Podhoretz on Palin

Today Politico Arena asks:

Comment please on Podhotetz on Palin

My response:

To complete Norman Podhoretz’s thought in this morning’s Wall Street Journal, “I knew Ron Reagan. Ron Reagan was a friend of mine. Governor Palin, you’re no Ron Reagan – but I like you all the same.” And that distinguishes Podhoretz from those “conservative intellectuals” whose antipathy to Sarah Palin and “the loathsome Tea Party rabble” is ultimately explained, he believes, by “the same species of class bias that Mrs. Palin provokes in her enemies and her admirers.”

To be sure, that “class bias” explains a good measure of the hostility Mrs. Palin has faced, especially among that often diverse band called neoconservatives. For like their counterparts on the left, most neoconservatives find their roots in progressivism, not in limited government classical liberalism, and hence in the idea that society should be “run” by elites trained at the “best schools” – the difference being that in engineering society the neoconservatives march to different drummers than modern liberals. Both camps have greater faith in government than does ”the common man,” who is distrusted by both camps (not always without reason), although Podhoretz seems more trustful than most in his band.

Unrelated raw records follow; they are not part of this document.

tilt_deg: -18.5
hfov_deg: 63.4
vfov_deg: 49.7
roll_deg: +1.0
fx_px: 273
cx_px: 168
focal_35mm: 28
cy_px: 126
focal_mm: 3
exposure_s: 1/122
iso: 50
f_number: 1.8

Where he errs, I believe, is in his too breezy comparison of Palin to Reagan. There are similarities of course – especially in the reactions of elites to both, on which his essay dwells – the most important of which is that both show a certain common sense approach to the world and to public affairs. Their intuitions seem sound, that is. But it takes more than sound intuition to be a successful president. Ronald Reagan was always underestimated. Unlike so many of his elite critics, left and right, he came from humble beginnings, but he was an autodidact his whole life. He read and understood economists, political theorists, historians, and biographers. That knowledge, coupled with a wealth of experience, including two successful terms as governor of the nation’s largest state, distinguishes him from Mrs. Palin. Both have that common sense that enables them to speak to “the common man,” but the similarity ends there.

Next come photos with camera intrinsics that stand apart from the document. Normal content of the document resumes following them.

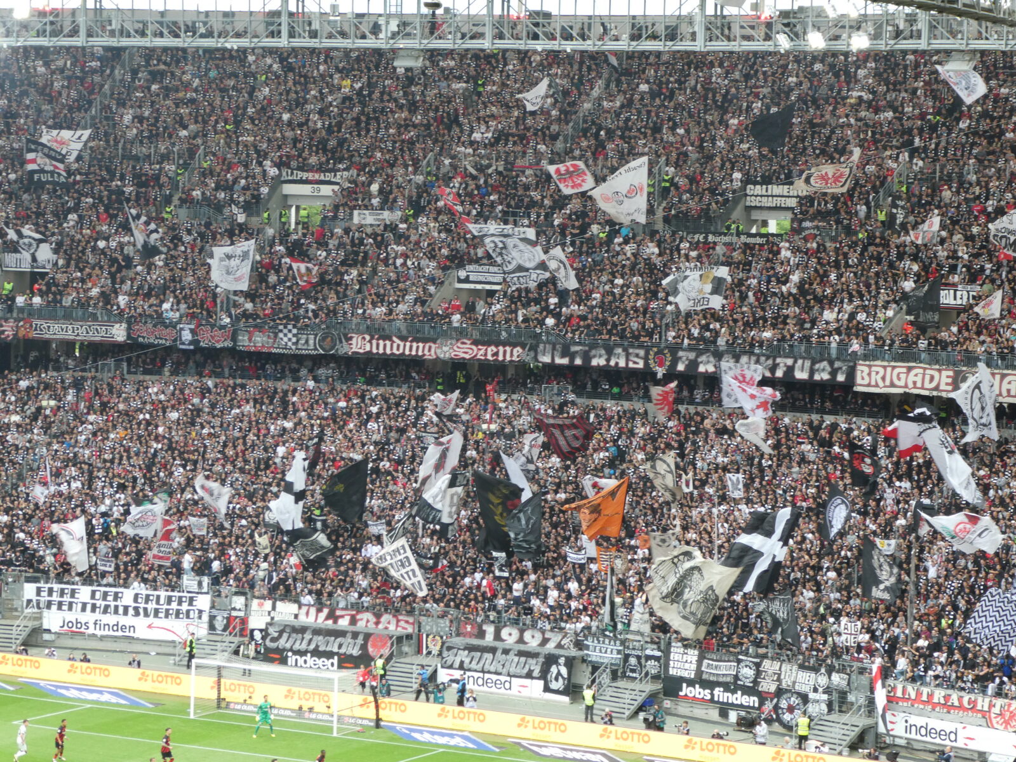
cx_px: 508
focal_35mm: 106
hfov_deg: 18.5
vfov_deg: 14.0
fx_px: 3111
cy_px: 381
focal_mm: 19
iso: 200
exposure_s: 1/80
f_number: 5.1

Perhaps Mrs. Palin will find the life she has carved out since leaving the governorship of Alaska will be attractive enough to encourage her to continue in it. My sense, however, is that the millions of Americans who today are deeply troubled by the direction the country is taking under the Obama administration are still looking for candidates who combine the understanding, the common sense, and the humility that Ronald Reagan so clearly embodied.